Overview

This project involves building a neural network to be able to identify nose points or facial features on images. The third part of the project deals with a larger dataset to train on in Google Colab.

Part 1: Nose Tip Detection

Parts 1 and 2 use the IMM Face Database, which is split into 32 people for the training dataset and 8 people for the validation dataset. Each person has 5 images. The neural net consists of 3 layers, with the input being only 1 channel (since the image inputs are converted to grayscale) and the output 2 (x/y coordinates of the nose tip). A ReLU and MaxPool were used after every convolution in each layer. Two fully connected layers were applied after the three layers. A learning rate of .001 was used.
A sampled image with groundtruth nose keypoint from the dataloader
Batch size of 5
Here are some of the results of the model. Red will be used for prediction points and green for the groundtruth.
Decent result (forward facing)
Good result (face turned)
The following images are a bit worse, and that is possiby due to the fact that faces turned away from the camera are harder to train on. The right image has a realtively different lighting, which might have been an outlier while training.
Bad result
Bad result

Part 2: Full Facial Keypoints Detection

This part was very similar to Part 1, with the exceptions of changes in the dataloader to accommodate for all 58 facial keypoints. Since the dataset is fairly small, augmentation was done (shifting on the x-axis and rotating in a 30 degree range) to enlarge the training set. The neural net was also modified, with two extra layers and a MaxPool on only 2 of the 5 layers. A batch size of 15 was used for the training dataloader. The model was trained overr 20 epochs.
A sampled image with groundtruth keypoints from the dataloader
The network architecture
Batch size of 12
Here are some fairly good results
Decent result (forward facing)
Decent result (face turned)
The following images are a bit worse. Again, the worst performing ones are more likely to be sideway-facing faces. The left image is aso extremely tilted, which the model may not be as familiar with.
Bad result
Bad result
Here are the first two layers visualized
Layer 0
Layer 1

Part 3: Train With Larger Dataset

Here we use a model called ResNet18 and train it on a much larger dataset (6666 images) with augmentation as well. An XML parser was used to retrieve the images, landmarks, and boundary boxes that were used to crop only the faces of the images. Since some of the facial points were located outside of the crop zone, I expanded the boundaries accordingly to include all points, although augmentation may have caused some others to go out of bounds. Augmentation using shifting and rotation were applied to the dataset, although the degree of rotation was set between -5 and 5 this time. Here is the network architecture.
Training took about 2 hrs for my model using Google Colab.
Batch size of 5 with learning rate of .001
Here are some of the predictions on images from both the training and validation datasets.
Training dataset
Training dataset
Validation dataset
Validation dataset
Validation dataset

My Collection

I've chosen three special images to test my model on.
NBA 4x MVP 4x FMVP 4x Champion Lebron James
The GOAT Alex Caruso
Singer The Weeknd
My model seems to work pretty well, esepcially on Alex Caruso's.
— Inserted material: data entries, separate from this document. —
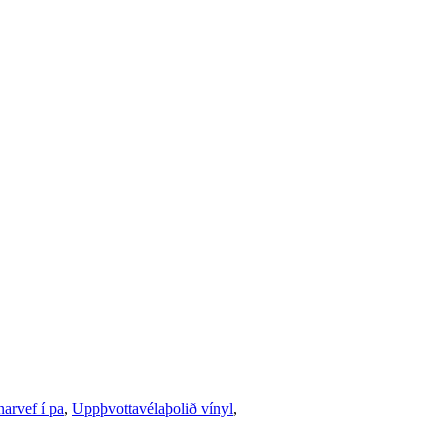
narvef í pa
,
Uppþvottavélaþolið vínyl
,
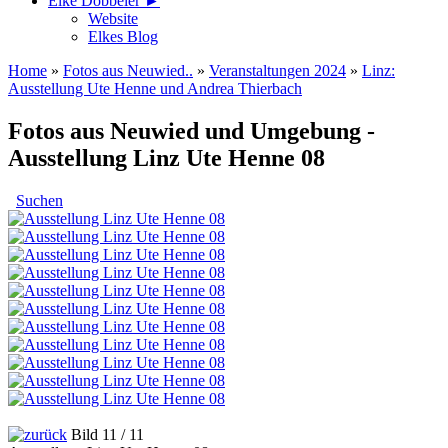
Elke Döbbeler ►
Website
Elkes Blog
Home
»
Fotos aus Neuwied..
»
Veranstaltungen 2024
»
Linz:
Ausstellung Ute Henne und Andrea Thierbach
Fotos aus Neuwied und Umgebung -
Ausstellung Linz Ute Henne 08
Suchen
Bild 11 / 11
Lebron's eyebrows are a bit off, and that could be because of the weird shape that the image takes in order to fit 224x224. The Weeknd's face performed the worst, likely due to the angle his face is in.

Overall

Although this project took a while, it was really rewarding to see the performance of my model on different faces! I enjoyed getting to understand the structure of a neural network!